Quindi, “non c’è bisogno”, ci dicono, “di passare a un’economia stazionaria… di ritornare a tecnologie più “appropriate”, di abbandonare i “megaprogetti” o di criticare… una “spaccatura metabolica” con il resto della natura che”, dicono, “[non] esiste”. Parole come “beni comuni” e “mutuo soccorso” sono classificate come semplici “parole d’ordine”. Tutti gli argomenti a favore dei “limiti alla crescita” sono per definizione forme di “malthusianesimo”. L’energia nucleare deve essere promossa come una soluzione chiave al cambiamento climatico e all’inquinamento in generale.

 

Per concludere, sostengono, in termini di darwinismo sociale, che il capitalismo stesso è in qualche modo parte integrante della selezione naturale: “Quindi, per quanto riguarda il resto della natura, qualunque cosa noi esseri umani facciamo, attraverso il modo di produzione capitalistico o in altro modo, dal consumo dei combustibili fossili all’invenzione della plastica, è solo l’ultima serie di nuove pressioni selettive evolutive”.

 

Phillips è andato ancora oltre nel suo libro del 2015 “L’ecologia dell’Austerità e i Dipendenti del Porno-Collasso: Una Difesa della Crescita, del Progresso, dell’Industria e delle Cose”.  “Il socialista”, dichiara, “deve difendere la crescita economica, il produttivismo, il prometeismo… L’energia è libertà. La crescita è libertà”. L’obiettivo finale è “più cose”. Ciò che serve è “un pianeta ad alta energia, non modestia, umiltà e vita semplice”.

Con una sfacciata dimostrazione di irrealismo, Phillips afferma senza mezzi termini: “è possibile avere una crescita infinita su un pianeta finito”. La Terra, siamo debitamente informati, può sostenere “282 miliardi di persone” – o anche di più. I marxisti che hanno messo in dubbio la natura della tecnologia contemporanea, come Herbert Marcuse, vengono sommariamente liquidati come sostenitori di “posizioni neo-luddiste”. Phillips celebra apertamente il lavoro reazionario di Simon, La Risorsa Definitiva, la bibbia dell’esenzionalismo totale anti-ecologico.

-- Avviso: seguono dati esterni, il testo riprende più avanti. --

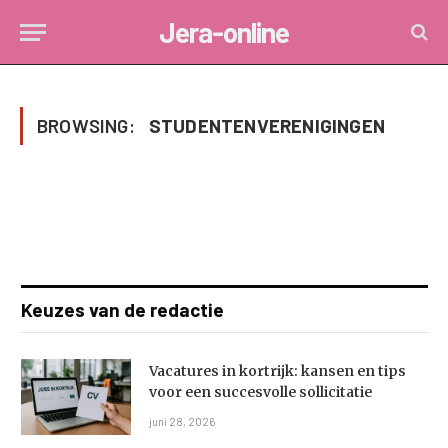
Jera-online
BROWSING:
STUDENTENVERENIGINGEN
Keuzes van de redactie
Vacatures in kortrijk: kansen en tips
voor een succesvolle sollicitatie
juni 28, 2026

L’audace difesa di un “Marxismo Prometeico” da parte di Huber e Phillips nel loro articolo su Jacobin è stata espressa con una vivacità che deve aver lasciato verde d’invidia il capitalista Breakthrough Institute. Ha già suscitato una forte reazione nei circoli ambientalisti della sinistra liberale contro le insensatezze del cosiddetto “Marxismo ortodosso”. Ciò può essere visto in un articolo di Thomas Smith intitolato “Tecnologia, ecologia e beni comuni: il marxismo sterile di Huber e Phillips”.

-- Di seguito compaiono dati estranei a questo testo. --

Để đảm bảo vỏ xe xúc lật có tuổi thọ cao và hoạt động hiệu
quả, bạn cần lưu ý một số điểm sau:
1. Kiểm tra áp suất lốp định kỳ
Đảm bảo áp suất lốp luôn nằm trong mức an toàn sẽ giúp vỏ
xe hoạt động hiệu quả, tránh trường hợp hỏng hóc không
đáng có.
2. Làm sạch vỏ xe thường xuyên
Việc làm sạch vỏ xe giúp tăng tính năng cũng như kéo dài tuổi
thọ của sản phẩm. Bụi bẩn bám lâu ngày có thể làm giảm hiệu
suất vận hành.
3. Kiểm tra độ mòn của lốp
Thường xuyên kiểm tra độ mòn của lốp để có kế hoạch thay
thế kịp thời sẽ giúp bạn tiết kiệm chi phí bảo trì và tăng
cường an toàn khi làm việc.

Qui ci viene detto, in un ulteriore allontanamento dalla ragione, che Huber e Phillips, nel loro totale disprezzo per l’ecologia, stanno semplicemente “rispettando la linea marxista”, promuovendo il “dogma marxista prometeico” – come se le loro opinioni potessero essere viste come rappresentative del “marxismo ortodosso” (che, come ha detto Georg Lukács, è interamente legato al metodo), o come se la loro visione fosse tutt’uno con quella del marxismo nel mondo di oggi. Neppure questo è il caso.

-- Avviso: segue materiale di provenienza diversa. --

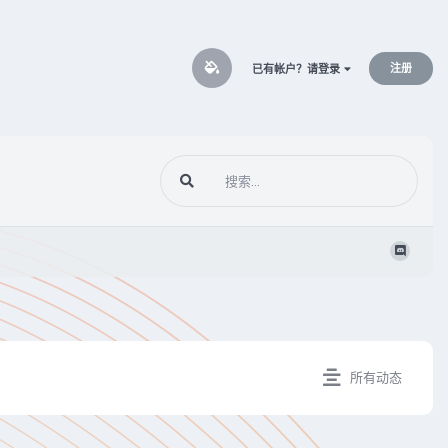
注册
已有帐户？请登录
所有动态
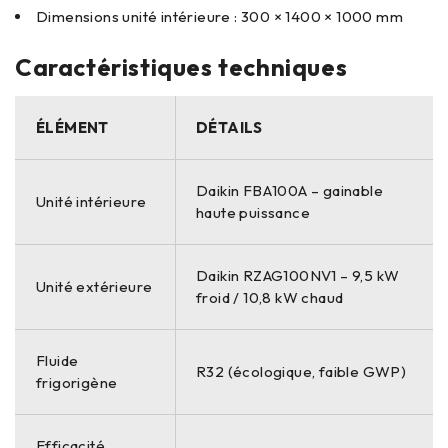
Dimensions unité intérieure : 300 × 1400 × 1000 mm
Caractéristiques techniques
ÉLÉMENT
DÉTAILS
Daikin FBA100A – gainable
Unité intérieure
haute puissance
Daikin RZAG100NV1 – 9,5 kW
Unité extérieure
froid / 10,8 kW chaud
Fluide
R32 (écologique, faible GWP)
frigorigène
Efficacité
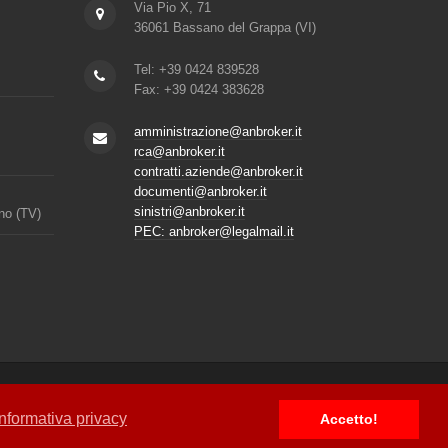
Via Pio X, 71
36061 Bassano del Grappa (VI)
Tel: +39 0424 839528
Fax: +39 0424 383628
amministrazione@anbroker.it
rca@anbroker.it
contratti.aziende@anbroker.it
documenti@anbroker.it
sinistri@anbroker.it
ano (TV)
PEC: anbroker@legalmail.it
informativa privacy
Accetto!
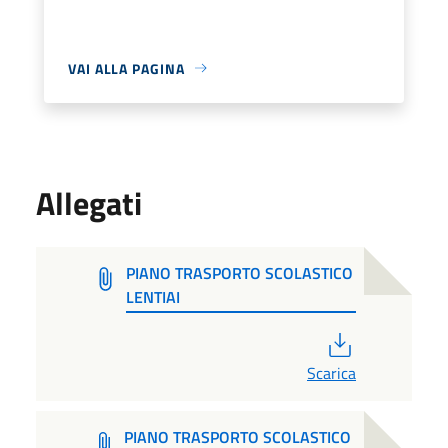
VAI ALLA PAGINA
Allegati
PIANO TRASPORTO SCOLASTICO
LENTIAI
PDF
Scarica
PIANO TRASPORTO SCOLASTICO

Nelle condizioni del ventunesimo secolo, il socialismo è ecologia e l’ecologia è socialismo. Forse l’aspetto più importante dell’analisi di Saito, nonostante tutte le contraddizioni del suo lavoro più recente, è che essa riconosce che una profonda visione ecologica era presente classicamente nell’opera di Marx (e, aggiungeremo noi, di Engels), e che ciò costituisce un fondamento teorico a cui tutti coloro che oggi sono impegnati nella filosofia della prassi possono attingere nelle loro lotte per creare un mondo economicamente egualitario ed ecologicamente sostenibile.